(Dataset entries)
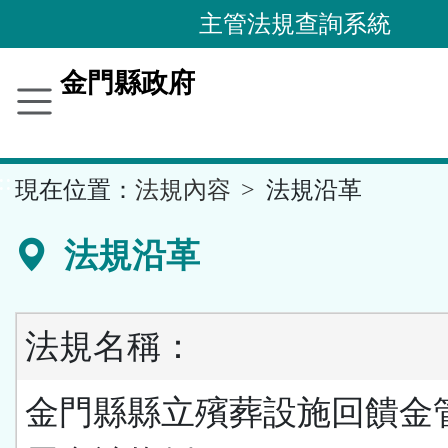
跳
主管法規查詢系統
到
主
金門縣政府
要
內
容
::
現在位置：
法規內容
法規沿革
區
塊
法規沿革
法規名稱：
金門縣縣立殯葬設施回饋金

Problem: Quote the records in full and exactly; skip any image.

Answer box:
跳
主管法規查詢系統
到
主
金門縣政府
要
內
容
::
現在位置：
法規內容
法規沿革
區
塊
法規沿革
法規名稱：
金門縣縣立殯葬設施回饋金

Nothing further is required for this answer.